Stored data entries
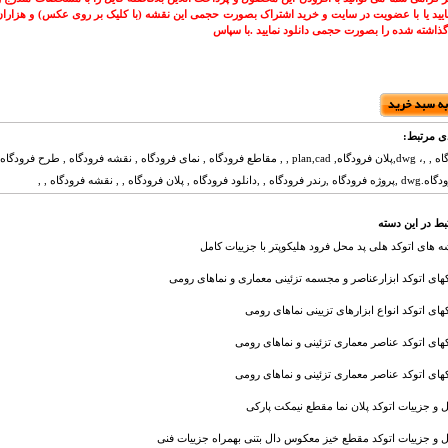
ماييد يا با عضويت در سايت و خريد اشتراک بصورت حجمی اين نقشه (با کلیک بر روی عکس) و هزاران
گذاشته شده را بصورت حجمی دانلود نماييد .با سپاس
ی مرتبط:
اتوکد فرودگاه , ,، dwg,پلان فرودگاه, plan,cad , , مقاطع فرودگاه , نمای فرودگاه , نقشه فرودگاه , طرح ف
 , پلان فرودگاه , , نقشه فرودگاه , ,
بط در این دسته
 های اتوکد هلی پد محل فرود هلیکوپتر با جزییات کامل
های اتوکد ابزارعناصر و مجسمه تزئینی معماری و نماهای رومی
های اتوکد انواع ابزارهای تزیینی نماهای رومی
های اتوکد عناصر معماری تزئینی و نماهای رومی
های اتوکد عناصر معماری تزئینی و نماهای رومی
ل و جزییات اتوکد پلان نما مقطع نیمکت پارکی
ل و جزییات اتوکد مقطع خیز معکوس دال بتنی بهمراه جزییات فنی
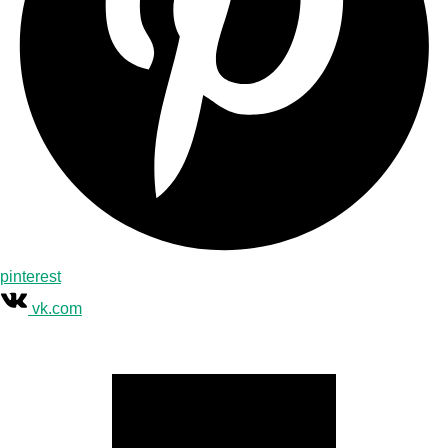
pinterest
vk.com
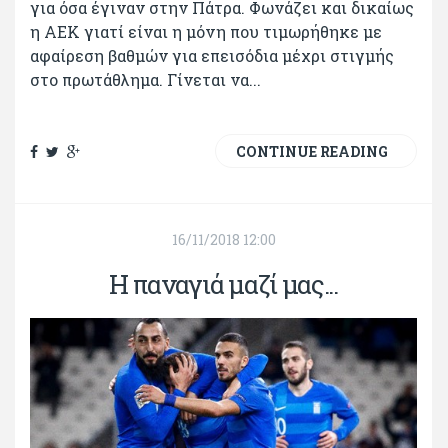
για όσα έγιναν στην Πάτρα. Φωνάζει και δικαίως
η ΑΕΚ γιατί είναι η μόνη που τιμωρήθηκε με
αφαίρεση βαθμών για επεισόδια μέχρι στιγμής
στο πρωτάθλημα. Γίνεται να...
CONTINUE READING
16/11/2018 12:00
Η παναγιά μαζί μας...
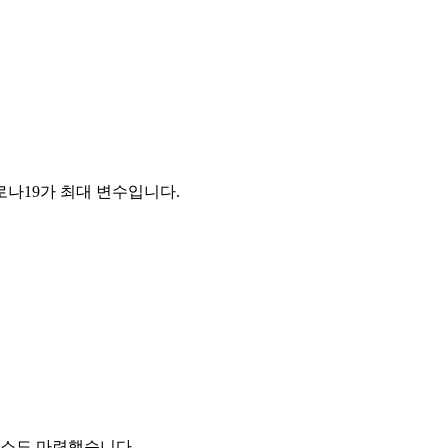
로나19가 최대 변수입니다.
표소도 마련했습니다.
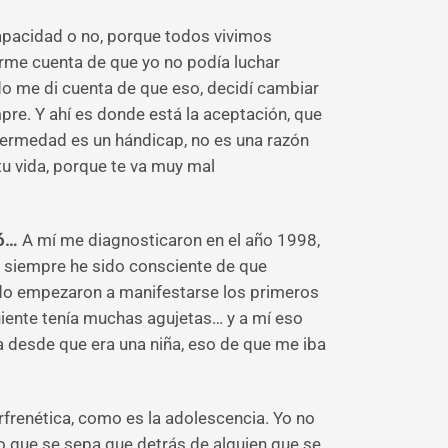
apacidad o no, porque todos vivimos
rme cuenta de que yo no podía luchar
o me di cuenta de que eso, decidí cambiar
re. Y ahí es donde está la aceptación, que
ermedad es un hándicap, no es una razón
tu vida, porque te va muy mal
só…
A mí me diagnosticaron en el año 1998,
 siempre he sido consciente de que
ndo empezaron a manifestarse los primeros
uiente tenía muchas agujetas… y a mí eso
 desde que era una niña, eso de que me iba
erfrenética, como es la adolescencia. Yo no
o que se sepa que detrás de alguien que se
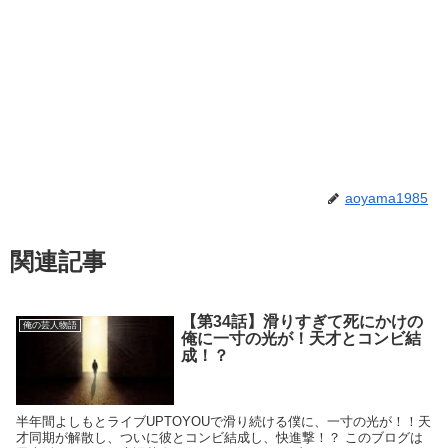
aoyama1985
関連記事
【第34話】滑りすぎて死にかけの
俺の芸人物語
俺に一寸の光が！天才とコンビ結
成！？
半年間よしもとライブUPTOYOUで滑り続ける僕に、一寸の光が！！天
才同期が解散し、ついに彼とコンビ結成し、快進撃！？ このブログは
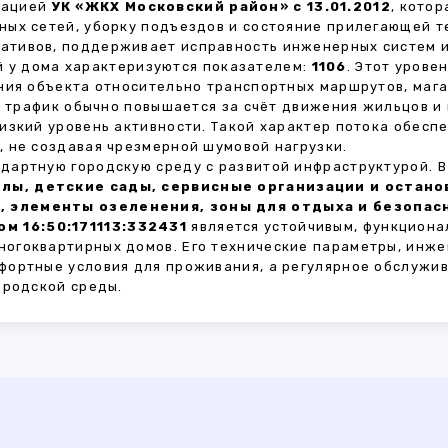
зацией
УК «ЖКХ Московский район» с 13.01.2012
, кото
ных сетей, уборку подъездов и состояние прилегающей 
тивов, поддерживает исправность инженерных систем и
 у дома характеризуются показателем:
1106
. Этот урове
ния объекта относительно транспортных маршрутов, маг
ы трафик обычно повышается за счёт движения жильцов и
изкий уровень активности. Такой характер потока обес
 не создавая чрезмерной шумовой нагрузки.
дартную городскую среду с развитой инфраструктурой. 
лы, детские сады, сервисные организации и остан
, элементы озеленения, зоны для отдыха и безопа
м 16:50:171113:332431
является устойчивым, функциона
огоквартирных домов. Его технические параметры, инже
фортные условия для проживания, а регулярное обслужи
ородской среды.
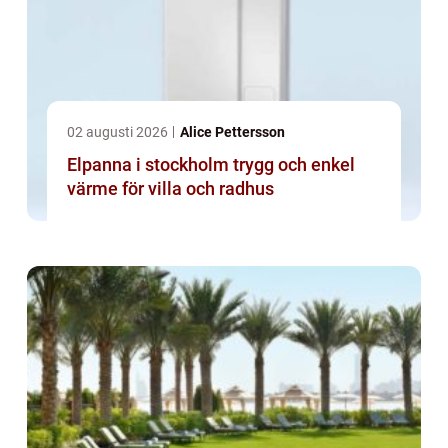
02 augusti 2026
Alice Pettersson
Elpanna i stockholm trygg och enkel
värme för villa och radhus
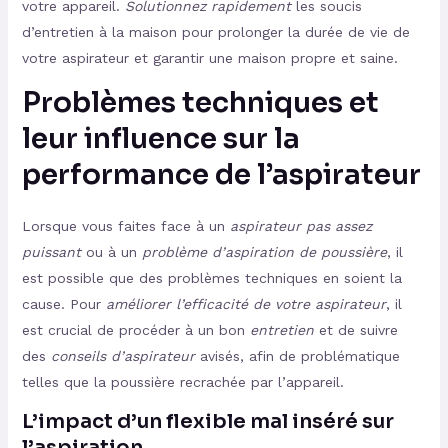
votre appareil.
Solutionnez rapidement
les soucis
d’entretien à la maison pour prolonger la durée de vie de
votre aspirateur et garantir une maison propre et saine.
Problèmes techniques et
leur influence sur la
performance de l’aspirateur
Lorsque vous faites face à un
aspirateur pas assez
puissant
ou à un
problème d’aspiration de poussière
, il
est possible que des problèmes techniques en soient la
cause. Pour
améliorer l’efficacité de votre aspirateur
, il
est crucial de procéder à un bon
entretien
et de suivre
des
conseils d’aspirateur
avisés, afin de problématique
telles que la poussière recrachée par l’appareil.
L’impact d’un flexible mal inséré sur
l’aspiration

▶ _WHAT TO DO_: Express the material from the line containing "apacidad o no, porque todos vivimos" up to and including the line containing "才同期が解散し、ついに彼とコンビ結成し、快進撃！？ このブログは" as a JSON list of strings, one string per line, with blank lines omitted. Leave the pictures out of the list.

▶ _ANSWER SPACE_:
[
  "apacidad o no, porque todos vivimos",
  "rme cuenta de que yo no podía luchar",
  "o me di cuenta de que eso, decidí cambiar",
  "re. Y ahí es donde está la aceptación, que",
  "ermedad es un hándicap, no es una razón",
  "tu vida, porque te va muy mal",
  "só…",
  "A mí me diagnosticaron en el año 1998,",
  " siempre he sido consciente de que",
  "ndo empezaron a manifestarse los primeros",
  "uiente tenía muchas agujetas… y a mí eso",
  " desde que era una niña, eso de que me iba",
  "erfrenética, como es la adolescencia. Yo no",
  "o que se sepa que detrás de alguien que se",
  "aoyama1985",
  "関連記事",
  "【第34話】滑りすぎて死にかけの",
  "俺の芸人物語",
  "俺に一寸の光が！天才とコンビ結",
  "成！？",
  "半年間よしもとライブUPTOYOUで滑り続ける僕に、一寸の光が！！天",
  "才同期が解散し、ついに彼とコンビ結成し、快進撃！？ このブログは"
]